◆ **Records for the exercise**:
******************************

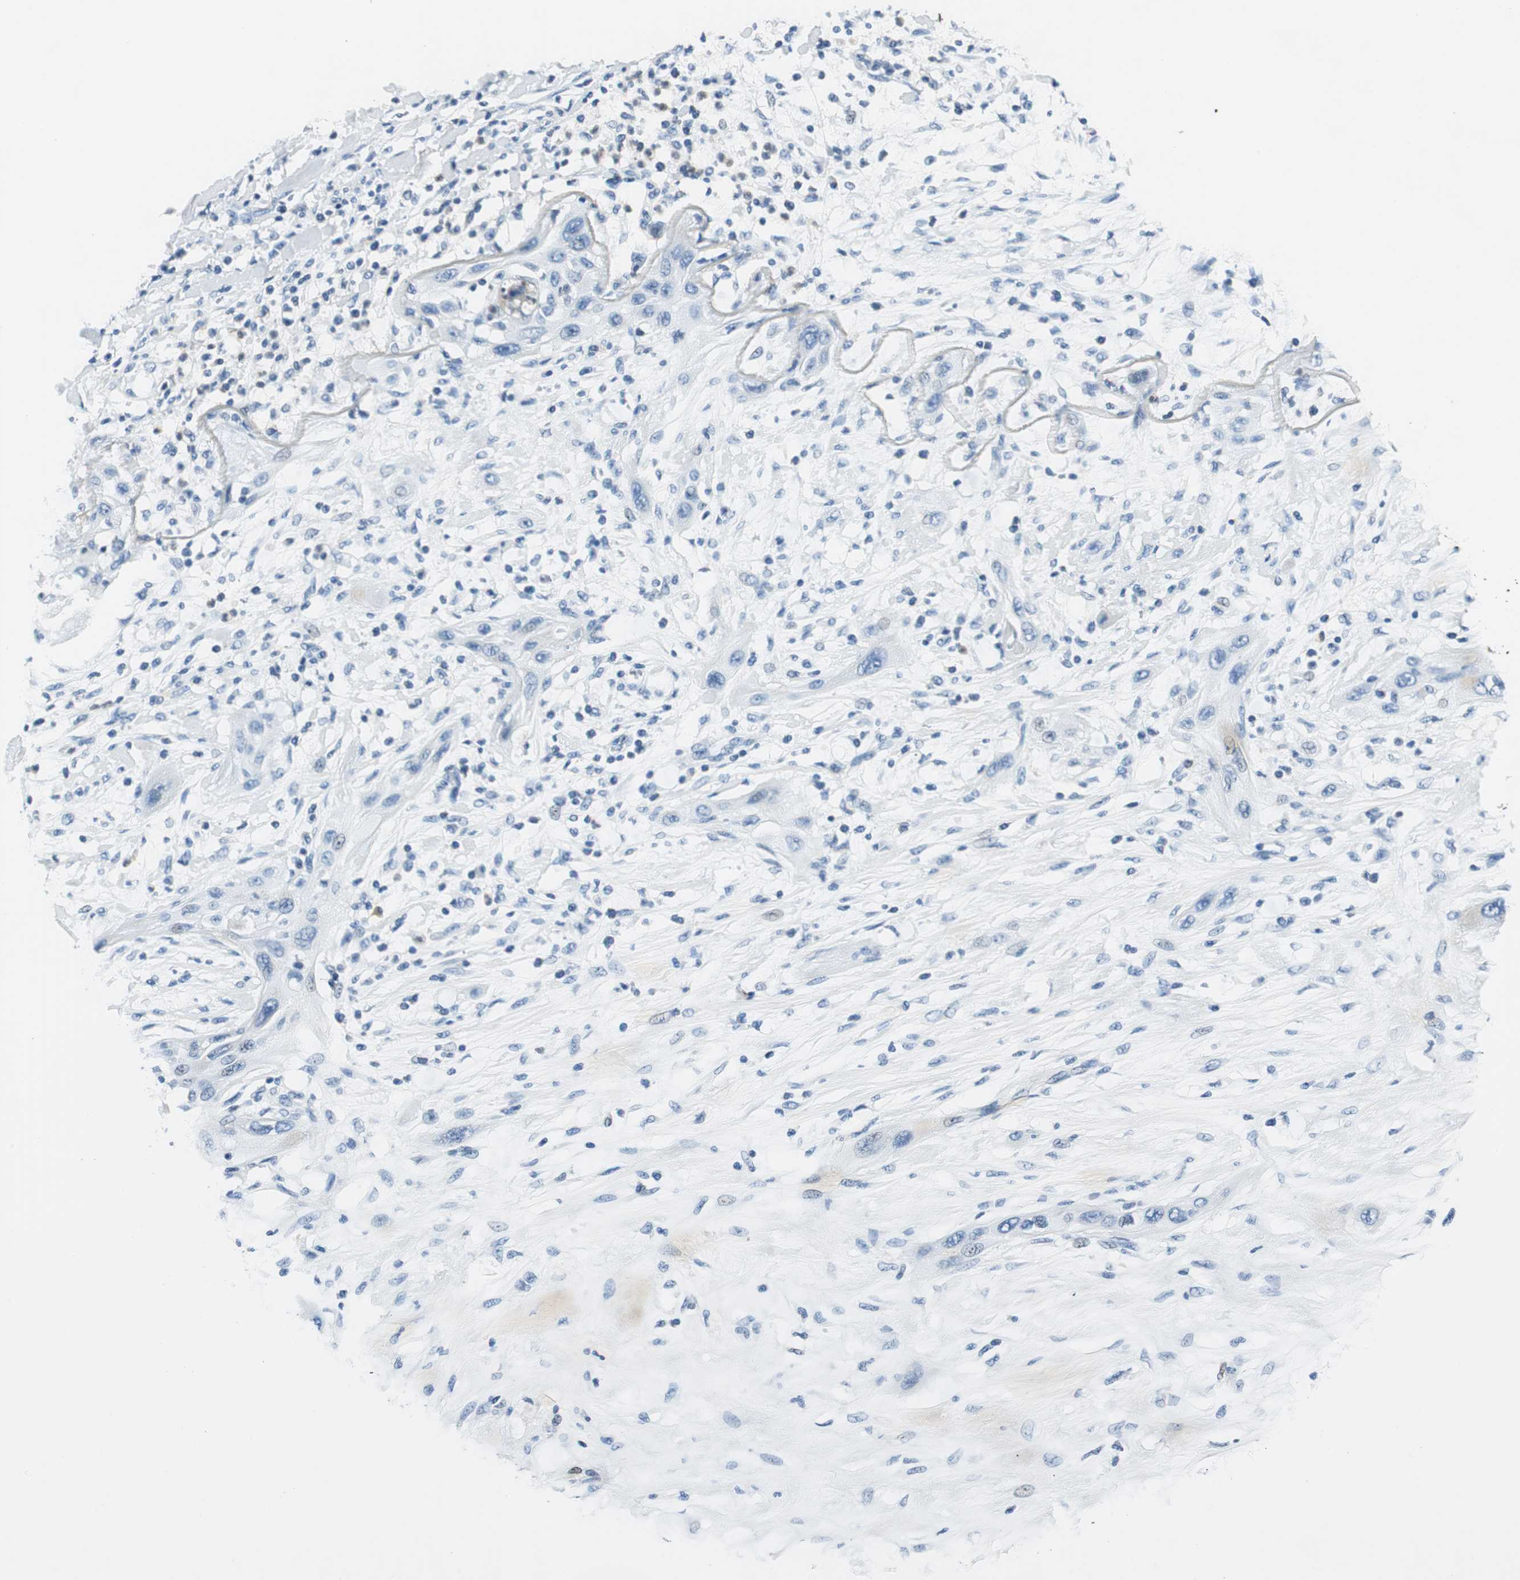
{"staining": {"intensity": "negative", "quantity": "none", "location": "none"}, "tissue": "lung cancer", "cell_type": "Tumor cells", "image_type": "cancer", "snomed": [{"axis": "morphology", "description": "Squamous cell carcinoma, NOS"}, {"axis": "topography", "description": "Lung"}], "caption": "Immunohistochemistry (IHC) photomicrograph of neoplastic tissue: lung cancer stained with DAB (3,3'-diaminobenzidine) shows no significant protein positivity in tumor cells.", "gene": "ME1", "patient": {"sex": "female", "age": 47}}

******************************

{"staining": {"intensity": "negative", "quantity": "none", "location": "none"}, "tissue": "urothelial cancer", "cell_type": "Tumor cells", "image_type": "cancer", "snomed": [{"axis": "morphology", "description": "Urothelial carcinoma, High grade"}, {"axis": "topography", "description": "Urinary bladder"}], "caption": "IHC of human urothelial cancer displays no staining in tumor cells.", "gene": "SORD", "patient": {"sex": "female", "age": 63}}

******************************

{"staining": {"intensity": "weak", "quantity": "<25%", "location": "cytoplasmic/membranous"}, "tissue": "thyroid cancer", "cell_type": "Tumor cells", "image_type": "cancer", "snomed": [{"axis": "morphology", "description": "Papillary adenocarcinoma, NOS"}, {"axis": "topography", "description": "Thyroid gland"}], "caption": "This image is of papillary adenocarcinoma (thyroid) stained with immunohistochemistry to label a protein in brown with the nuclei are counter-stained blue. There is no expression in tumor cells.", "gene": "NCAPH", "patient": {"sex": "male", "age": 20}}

******************************

From the entries, copy every line in which the word "female" occurs.

◆ **Solution to the problem**:
{"staining": {"intensity": "negative", "quantity": "none", "location": "none"}, "tissue": "lung cancer", "cell_type": "Tumor cells", "image_type": "cancer", "snomed": [{"axis": "morphology", "description": "Squamous cell carcinoma, NOS"}, {"axis": "topography", "description": "Lung"}], "caption": "Immunohistochemistry (IHC) photomicrograph of neoplastic tissue: lung cancer stained with DAB (3,3'-diaminobenzidine) shows no significant protein positivity in tumor cells.", "gene": "ME1", "patient": {"sex": "female", "age": 47}}
{"staining": {"intensity": "negative", "quantity": "none", "location": "none"}, "tissue": "urothelial cancer", "cell_type": "Tumor cells", "image_type": "cancer", "snomed": [{"axis": "morphology", "description": "Urothelial carcinoma, High grade"}, {"axis": "topography", "description": "Urinary bladder"}], "caption": "IHC of human urothelial cancer displays no staining in tumor cells.", "gene": "SORD", "patient": {"sex": "female", "age": 63}}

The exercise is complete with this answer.